The magic isn't all in the infrastructure (the software), it has a lot to do with finding predictive value in the mutual fund picks (I look at many things, like historical performance, and try to predict that it will keep up long enough to be useful). After millions of trials and errors, I found a way to pick mutual funds that have a one- to two-year predictive value (all mutual funds crap out eventually and have to be replaced, which is why it's critical to keep the subscription going and rebalance. When I say crapped out, I don' t mean it in a smelly sense, but the casino gambling way). It doesn't always work, but the winning picks beat the duds enough to add more long-term value than any other investing strategy I've ever seen. Plus every month I learn something new, so the screening process is continually refined and saved, so it gets better all the time. I had a major breakthrough in '07 when I figured out how to get around the software stupidity and lousy data Morningstar maintains. It seems to be working so I'm sticking with it.

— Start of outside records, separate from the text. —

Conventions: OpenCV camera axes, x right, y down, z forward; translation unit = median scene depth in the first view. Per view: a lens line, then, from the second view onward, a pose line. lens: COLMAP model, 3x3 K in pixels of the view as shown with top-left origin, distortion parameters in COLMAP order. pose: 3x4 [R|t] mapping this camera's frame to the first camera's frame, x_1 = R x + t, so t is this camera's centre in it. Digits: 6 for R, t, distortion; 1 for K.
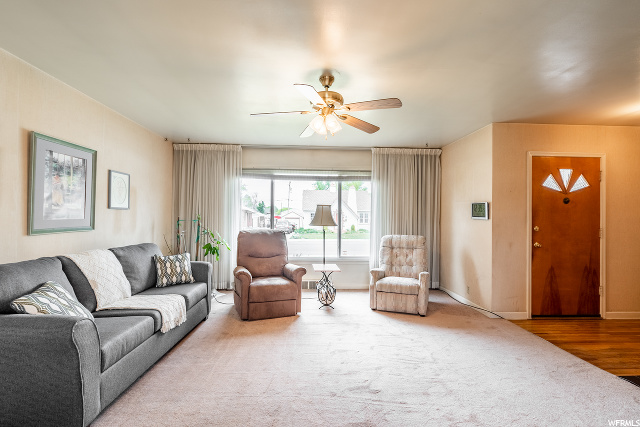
lens RADIAL K [[290.0, 0, 320.0], [0, 290.0, 213.5], [0, 0, 1]] dist [0.000372, 0.000350]
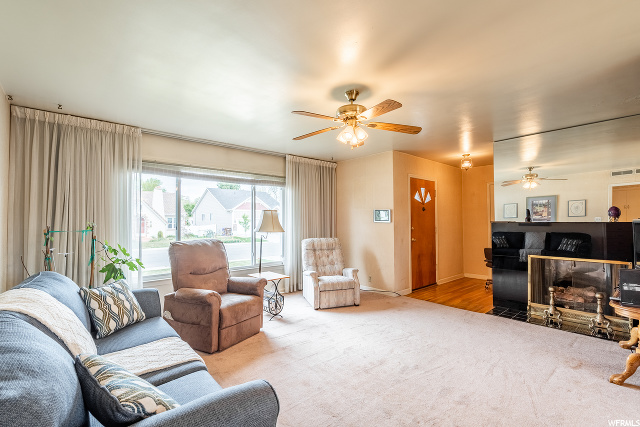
lens RADIAL K [[290.0, 0, 320.0], [0, 290.0, 213.5], [0, 0, 1]] dist [0.000372, 0.000350]
pose [[0.780562, 0.002693, 0.625073, -0.465832], [0.005625, 0.999920, -0.011333, -0.006980], [-0.625053, 0.012362, 0.780484, 0.159706]]
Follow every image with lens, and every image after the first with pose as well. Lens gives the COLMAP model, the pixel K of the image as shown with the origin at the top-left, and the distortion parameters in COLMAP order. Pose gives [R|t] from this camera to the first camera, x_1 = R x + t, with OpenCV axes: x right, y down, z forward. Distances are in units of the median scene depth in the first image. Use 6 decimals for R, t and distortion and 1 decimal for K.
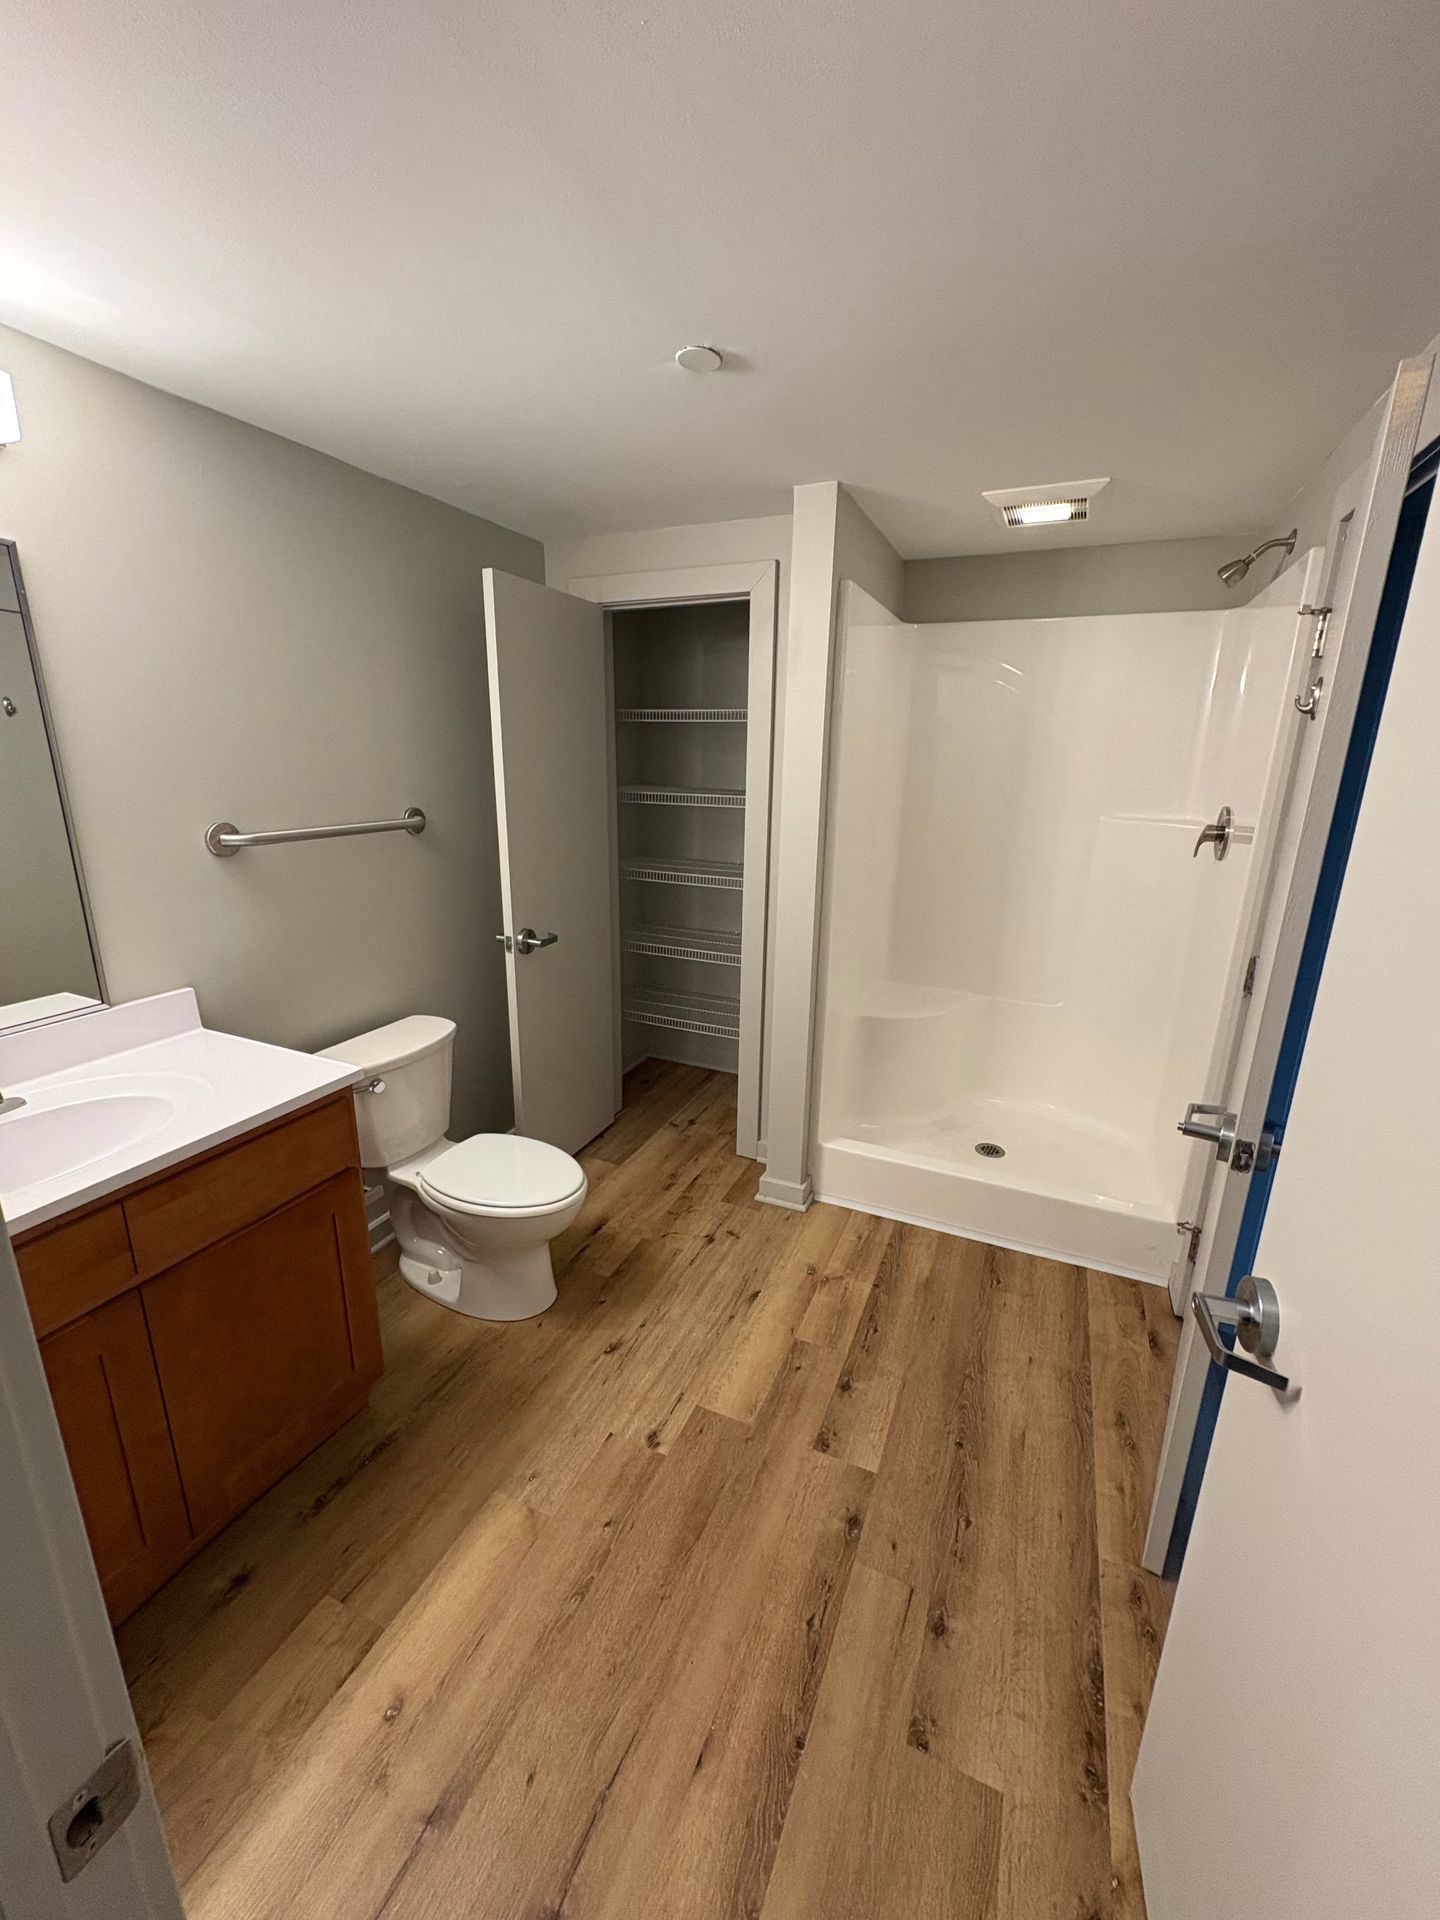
lens RADIAL K [[757.2, 0, 720.0], [0, 757.2, 960.0], [0, 0, 1]] dist [-0.004963, 0.000063]
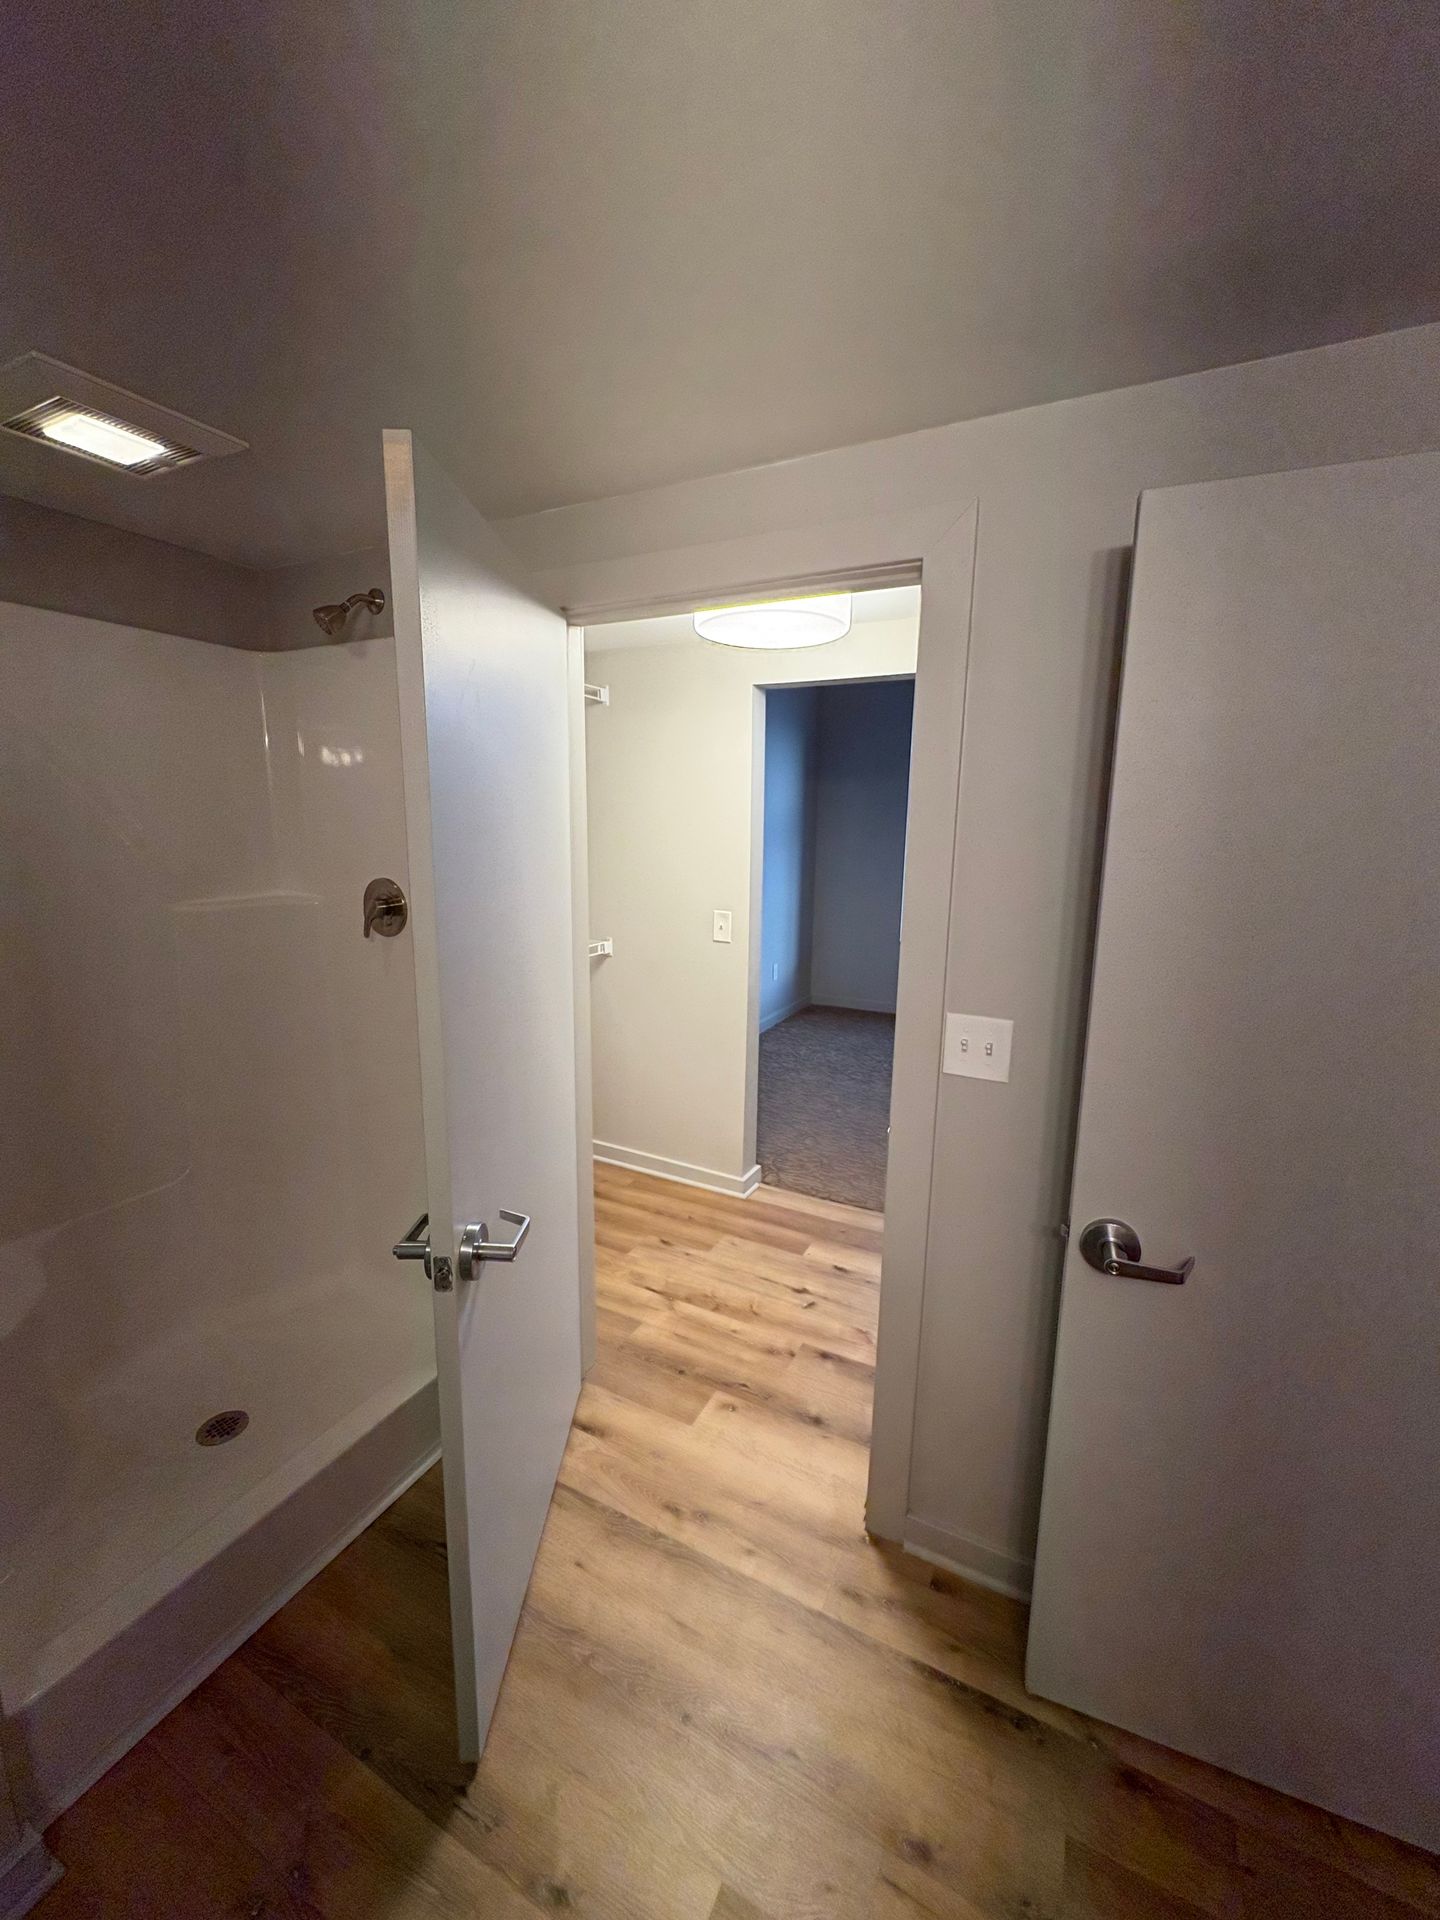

I used to sell these little Morningstar screening filter mcr files that can be used by others in their offline version of Morningstar, but a big NY firm tried to copy my screening process in '03, so I don't sell them anymore. So if the information about how I pick mutual funds is not on the mutual fund picks page already, then it's a trade secret now. There's no secrets about the software nor models. Just the opposite, every tiny little detail is explained ad nauseum somewhere on the site. And when you buy the allocation software or model portfolios, not much is protected, so you can see exactly what's going on. Plus you'll get the same spreadsheet I use to calculate returns to account for mutual fund switches, fees, rebalancings, and all that since 1/1/99. So you can audit the returns and figure everything out.